I take a deep breath. My feelings of dread and anxiety are growing. Despite this angst, I know there is no stopping Mr. Jeffrey. This fifth Ride For Human Rights is about to begin, on May 23. It is an adventure for two. Jeffrey cycles only with a stuffed kangaroo, Joey.
The wind must be howling in Jeffrey’s ears pushing him to meet people in places unvisited. Talking one-on-one with people makes a difference. Many who don’t know about Human Rights First will enjoy hearing about the work Jeffrey does to save lives. Many will stop and think in new ways. Some may change their long held views about accepting refugees in times of trouble. Talking to people in their milieu about welcoming immigrants into our national melting pot is important work.

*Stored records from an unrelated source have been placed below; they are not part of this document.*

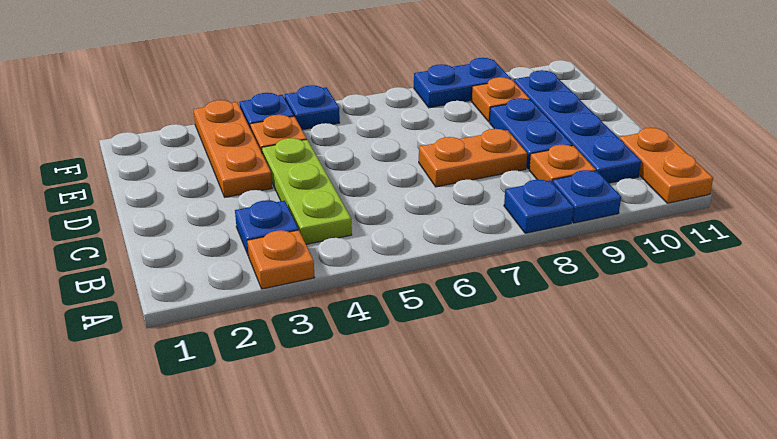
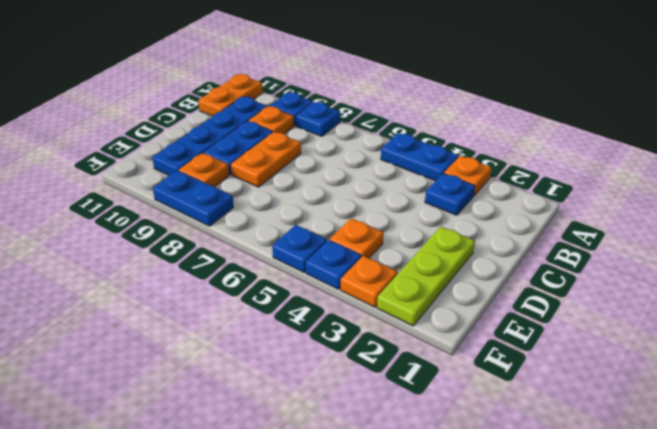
none -> blue 1x2 plate [381,133,459,181]
lime 1x3 plate [262,138,352,244] -> lime 1x3 plate moved to [377,226,475,326]
orange 1x2 plate [419,129,527,187] -> orange 1x2 plate turned to [231,132,301,187]
orange 1x3 plate [193,100,272,197] -> orange 1x1 plate [341,256,397,307]

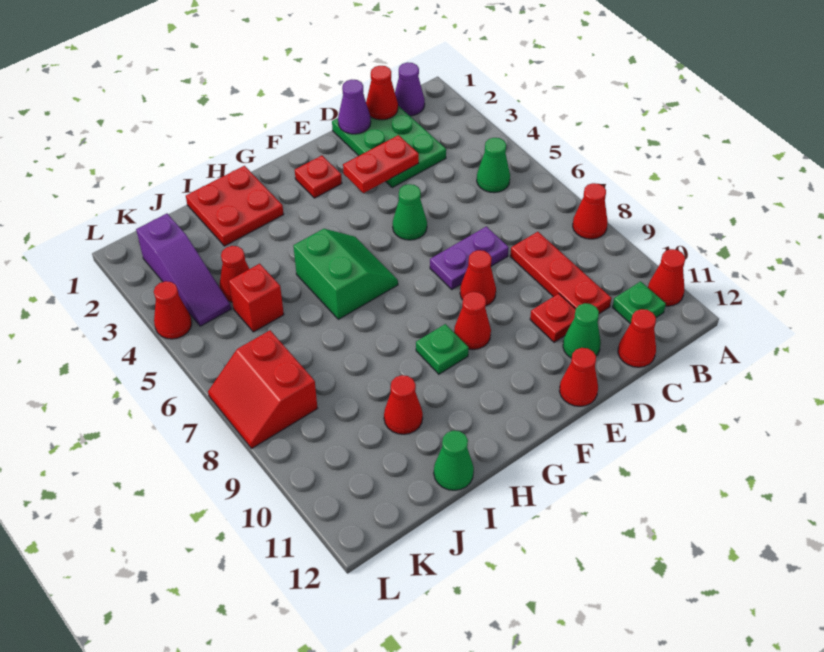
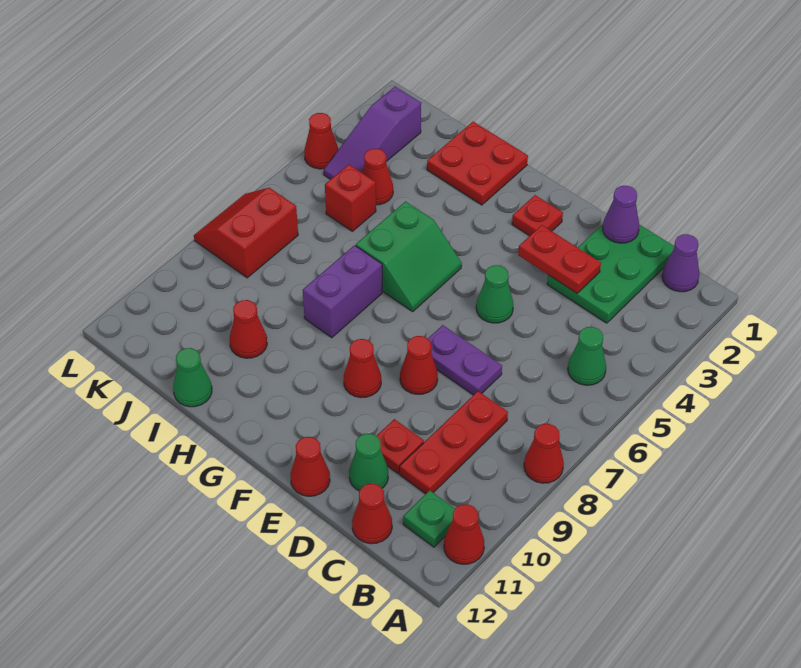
red 1x1 cone [366,66,398,120] -> none
green 1x1 plate [416,324,469,374] -> none
none -> purple 1x2 brick [303,245,382,338]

Too bad Joey can’t go alone.
When I met Jeffrey 40 years ago at Duke, I was impressed with his deep knowledge of history and his kind and trusting soul. Jeffrey has not been driven by the almighty dollar. His life’s work is to help make the world a better place. While I’m not a lawyer, it is the law of the land in the USA to accept as residents those with a well founded fear of persecution. It is a noble and important cause.
It will be the job of the family – me and our three adult children and their significant others – to help Jeffrey along the route. Our main tasks are to ensure that our cyclists don’t get lost, assist in finding places to stay, warn our sometimes oblivious riders about long isolated stretches without shelter, and generally to be on call for moral support.
This year we will also be prepared to rescue Jeffrey and Joey if Jeffrey’s recently broken leg gives out.
Everyone else out there can support Joey and Jeffrey by reading their daily blog, writing encouraging comments, and making a donation. Go to rideforhumanrights.com.
And please, please, drive like your family is cycling on your road.
My family is.
So happy trails Jeffrey and Joey. All of us will be waiting for your safe return.